Researchers then used EPIC-microCT to detect the concentrations of the contrast agent, which allowed them to calculate the amount of PGs in different parts of the cartilage. Because degrading cartilage loses PGs over time, researchers could monitor the progression of tissue changes. In addition, differences in the X-ray signal of cartilage and bone allowed researchers to isolate the cartilage layer on a rabbit joint and determine its thickness, indicating that this technique also can be used to measure tissue thinning during disease progression.

In follow-up research funded by a new, two-year grant from the National Institutes of Health, the researchers will gather additional quantitative data and use the technique to examine the very thin cartilage of rat knee joints. Researchers will nondestructively evaluate osteoarthritis progression and then attempt to use this approach to monitor cartilage changes over time in vivo inside the same live animals.

“Ultimately, if we can monitor cartilage changes with good resolution and do it with little or no invasion of the tissue in live animals, then we can track osteoarthritis progression and the effects of drug therapy or other treatments over time,” Guldberg says.

A new cartilage-imaging technique called EPIC-microCT illustrates a progressive loss of negatively charged molecules called proteoglycans (PGs) in images of degrading bovine cartilage cores (left to right, increasing degradation) and provides a quantitative measure of corresponding increases in X-ray attenuation (far right).

Image courtesy of Ashley Palmer

Researchers have already addressed a significant technical hurdle in making the imaging technique feasible. They researched several contrast agents and tried two others before choosing Hexabrix, which is approved by the Food and Drug Administration for use as a contrast agent for various imaging procedures in humans. When diluted, it produced an X-ray signal that allowed distinction of bone from cartilage.

“The ability to separate bone from cartilage in the microCT scan is a big deal,” Guldberg says. “It suggests that this technique may work in vivo.”

A new cartilage-imaging technique called EPIC-microCT yields pictures of (A) an intact rabbit knee; (B) a segmented rabbit knee with cartilage (gold) isolated from bone (red); and (C) a topographical map illustrating the range of cartilage-layer thickness in the rabbit knee.

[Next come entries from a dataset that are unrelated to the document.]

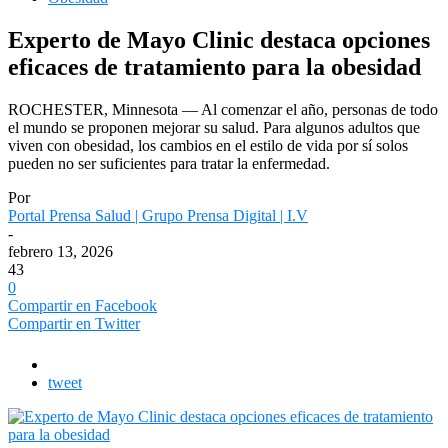
Experto de Mayo Clinic destaca opciones
eficaces de tratamiento para la obesidad
ROCHESTER, Minnesota — Al comenzar el año, personas de todo
el mundo se proponen mejorar su salud. Para algunos adultos que
viven con obesidad, los cambios en el estilo de vida por sí solos
pueden no ser suficientes para tratar la enfermedad.
Por
Portal Prensa Salud | Grupo Prensa Digital | I.V
-
febrero 13, 2026
43
0
Compartir en Facebook
Compartir en Twitter
tweet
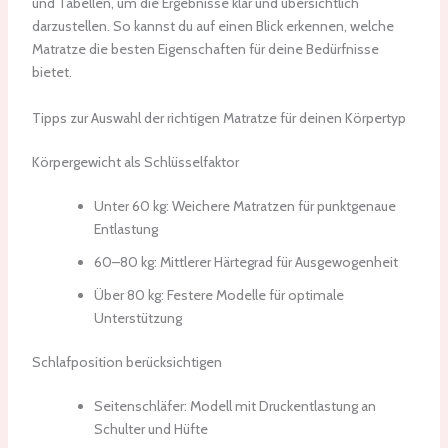
und Tabellen, um die Ergebnisse klar und übersichtlich
darzustellen. So kannst du auf einen Blick erkennen, welche
Matratze die besten Eigenschaften für deine Bedürfnisse
bietet.
Tipps zur Auswahl der richtigen Matratze für deinen Körpertyp
Körpergewicht als Schlüsselfaktor
Unter 60 kg: Weichere Matratzen für punktgenaue
Entlastung
60–80 kg: Mittlerer Härtegrad für Ausgewogenheit
Über 80 kg: Festere Modelle für optimale
Unterstützung
Schlafposition berücksichtigen
Seitenschläfer: Modell mit Druckentlastung an
Schulter und Hüfte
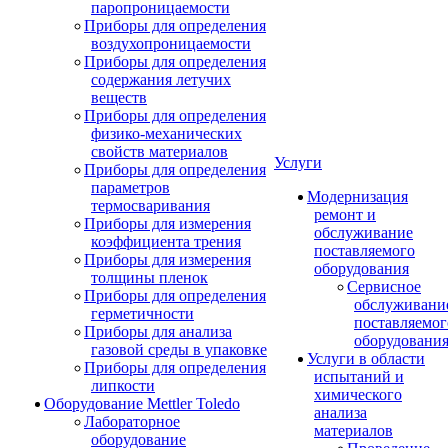
паропроницаемости
Приборы для определения
воздухопроницаемости
Приборы для определения
содержания летучих
веществ
Приборы для определения
физико-механических
свойств материалов
Услуги
Приборы для определения
параметров
Модернизация
термосваривания
ремонт и
Приборы для измерения
обслуживание
коэффициента трения
поставляемого
Приборы для измерения
оборудования
толщины пленок
Сервисное
Приборы для определения
обслуживани
герметичности
поставляемог
Приборы для анализа
оборудовани
газовой среды в упаковке
Услуги в области
Приборы для определения
испытаний и
липкости
химического
Оборудование Mettler Toledo
анализа
Лабораторное
материалов
оборудование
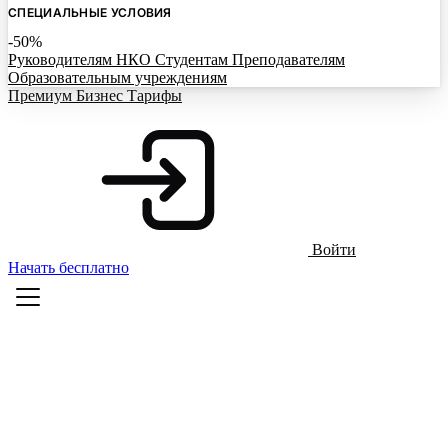
СПЕЦИАЛЬНЫЕ УСЛОВИЯ
-50%
Руководителям НКО
Студентам
Преподавателям
Образовательным учреждениям
Премиум
Бизнес
Тарифы
Войти
Начать бесплатно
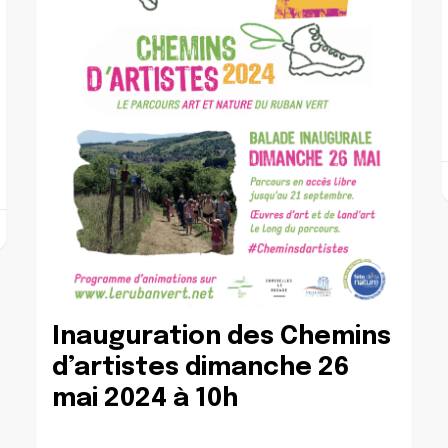
Inauguration des Chemins
d’artistes dimanche 26
mai 2024 à 10h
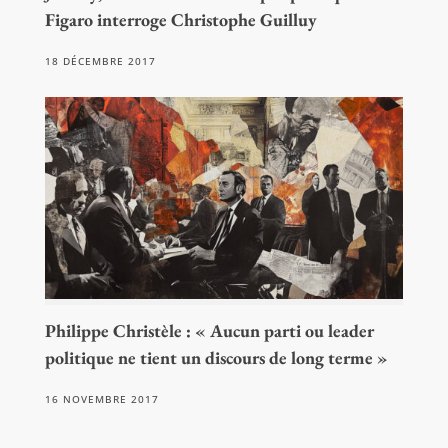
Figaro interroge Christophe Guilluy
18 DÉCEMBRE 2017
Philippe Christèle : « Aucun parti ou leader
politique ne tient un discours de long terme »
16 NOVEMBRE 2017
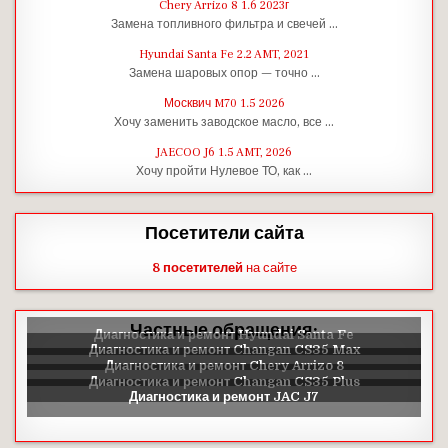
Chery Arrizo 8 1.6 2023г
Замена топливного фильтра и свечей …
Hyundai Santa Fe 2.2 AMT, 2021
Замена шаровых опор — точно …
Москвич M70 1.5 2026
Хочу заменить заводское масло, все …
JAECOO J6 1.5 AMT, 2026
Хочу пройти Нулевое ТО, как …
Посетители сайта
8 посетителей
на сайте
Частные обращения:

Image courtesy of Ashley Palmer

 

Dilution reduces the contrast agent’s sensitivity and therefore the technique’s PG-monitoring capability, the authors write in their paper. “In this next phase of research, we hope to find a one-shot concentration of the contrast agent that works for analyzing both cartilage thickness and composition,” says Levenston, the senior author on the paper.

In addition, the researchers must address technical issues involving the in vivo delivery and retention of a sufficient volume and concentration of the contrast agent, they note in the paper.

“But even if the technique only works for in vitro studies, it still provides useful quantitative, high-resolution, 3-D images that researchers can use to nondestructively monitor cartilage degeneration and even regeneration in small animal models,” Guldberg says.